The film is also reminiscent of Bollywood in terms of the sheer size of the cast. Take a look at that poster; this is a film with name weight. Julia Roberts, Jamie Foxx, Anne Hathaway, Ashton Kutcher, Jessica Alba, Patrick Dempsey, Queen Latifah- the list goes on and on. Over the course of Valentine’s Day there are seven couples, a couple of cameos (most surprisingly Mel of Flight of the Conchords fame) and a healthy supporting cast.
The set pieces, most often provided by rather hammy and two-dimensional, if not straight-down offensive, ‘foreigners’ were like something from low-budget Malyalam comedies. People fall over, cute kids back-chat, pretty girls carry around enormous teddy bears and old people make public fools of themselves.

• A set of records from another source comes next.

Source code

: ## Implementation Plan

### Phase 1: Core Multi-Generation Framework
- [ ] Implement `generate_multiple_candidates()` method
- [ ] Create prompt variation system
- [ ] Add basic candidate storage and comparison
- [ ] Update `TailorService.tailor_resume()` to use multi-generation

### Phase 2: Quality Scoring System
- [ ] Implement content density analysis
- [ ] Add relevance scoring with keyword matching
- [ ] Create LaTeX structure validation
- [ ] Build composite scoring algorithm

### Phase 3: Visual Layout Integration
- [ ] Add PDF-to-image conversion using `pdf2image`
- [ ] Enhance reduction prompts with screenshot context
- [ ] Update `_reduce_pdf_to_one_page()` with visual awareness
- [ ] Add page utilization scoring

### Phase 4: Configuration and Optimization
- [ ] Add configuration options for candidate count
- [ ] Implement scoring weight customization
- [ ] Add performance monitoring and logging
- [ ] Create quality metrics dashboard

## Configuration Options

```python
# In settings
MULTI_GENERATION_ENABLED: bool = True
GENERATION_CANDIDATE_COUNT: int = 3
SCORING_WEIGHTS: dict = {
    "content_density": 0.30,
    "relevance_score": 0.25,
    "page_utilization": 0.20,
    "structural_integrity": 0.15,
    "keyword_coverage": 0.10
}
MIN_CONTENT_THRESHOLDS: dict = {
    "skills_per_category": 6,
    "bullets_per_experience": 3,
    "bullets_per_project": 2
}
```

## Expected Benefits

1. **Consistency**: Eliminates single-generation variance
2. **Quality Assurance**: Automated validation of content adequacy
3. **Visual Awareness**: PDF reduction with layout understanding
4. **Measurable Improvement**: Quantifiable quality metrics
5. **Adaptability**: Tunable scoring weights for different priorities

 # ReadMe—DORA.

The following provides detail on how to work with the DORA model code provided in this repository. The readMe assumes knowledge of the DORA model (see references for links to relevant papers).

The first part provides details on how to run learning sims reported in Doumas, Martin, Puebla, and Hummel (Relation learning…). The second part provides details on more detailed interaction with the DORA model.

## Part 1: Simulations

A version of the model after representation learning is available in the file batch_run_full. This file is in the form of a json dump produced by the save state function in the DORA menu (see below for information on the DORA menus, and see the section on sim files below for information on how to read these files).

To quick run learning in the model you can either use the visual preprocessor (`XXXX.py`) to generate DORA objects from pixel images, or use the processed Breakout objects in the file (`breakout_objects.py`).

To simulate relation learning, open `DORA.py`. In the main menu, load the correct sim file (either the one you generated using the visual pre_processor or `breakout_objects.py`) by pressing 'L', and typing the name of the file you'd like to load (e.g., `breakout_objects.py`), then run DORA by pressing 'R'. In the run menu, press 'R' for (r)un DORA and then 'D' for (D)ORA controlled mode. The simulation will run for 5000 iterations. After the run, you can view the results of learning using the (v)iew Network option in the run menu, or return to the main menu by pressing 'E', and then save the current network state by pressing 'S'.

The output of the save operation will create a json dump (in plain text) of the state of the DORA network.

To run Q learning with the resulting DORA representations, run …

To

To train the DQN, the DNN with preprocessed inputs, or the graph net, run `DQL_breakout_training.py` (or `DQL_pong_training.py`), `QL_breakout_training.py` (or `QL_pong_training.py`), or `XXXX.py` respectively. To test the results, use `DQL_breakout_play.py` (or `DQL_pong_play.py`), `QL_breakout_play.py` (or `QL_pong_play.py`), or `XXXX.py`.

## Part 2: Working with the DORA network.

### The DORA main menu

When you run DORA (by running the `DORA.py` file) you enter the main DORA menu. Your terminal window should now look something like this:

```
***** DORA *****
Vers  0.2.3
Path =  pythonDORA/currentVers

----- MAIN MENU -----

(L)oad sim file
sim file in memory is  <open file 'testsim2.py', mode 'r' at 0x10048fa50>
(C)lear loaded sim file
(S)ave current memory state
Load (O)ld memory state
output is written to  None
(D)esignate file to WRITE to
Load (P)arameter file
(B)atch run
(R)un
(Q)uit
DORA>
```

But back to that wedding scene. There the couple were, celebrating their recent nuptials, when Jennifer Garner starts smacking all holy hagga out of a heart-shaped piñata. Then Jamie Foxx turns up and starts playing the piano (since Ray, a quick tinkling of the ivories is most likely in all his contracts), a teenage couple talk about the importance of abstinence in the back of a van and everyone in the restaurant starts to dance.
If that sounds like your idea of a good time, then you’re in for a treat. If it sounds like a load of schmaltzy, naff, ridiculousness then maybe just stay in this Valentine’s Day.
If a day dedicated to anonymous lust piques your anticipation, then you’ll probably be pretty excited about this. If you think that the February 12 release date is cynical commercialism, then you probably have other plans.
After about an hour the glow severely begins to fade.
This film is going to make money hand over fist. It’s got the stars, the budget, the soundtrack and the subject matter to guarantee a hit this Valentine’s Day. You might not approve of it, but you've sort of got to admire it.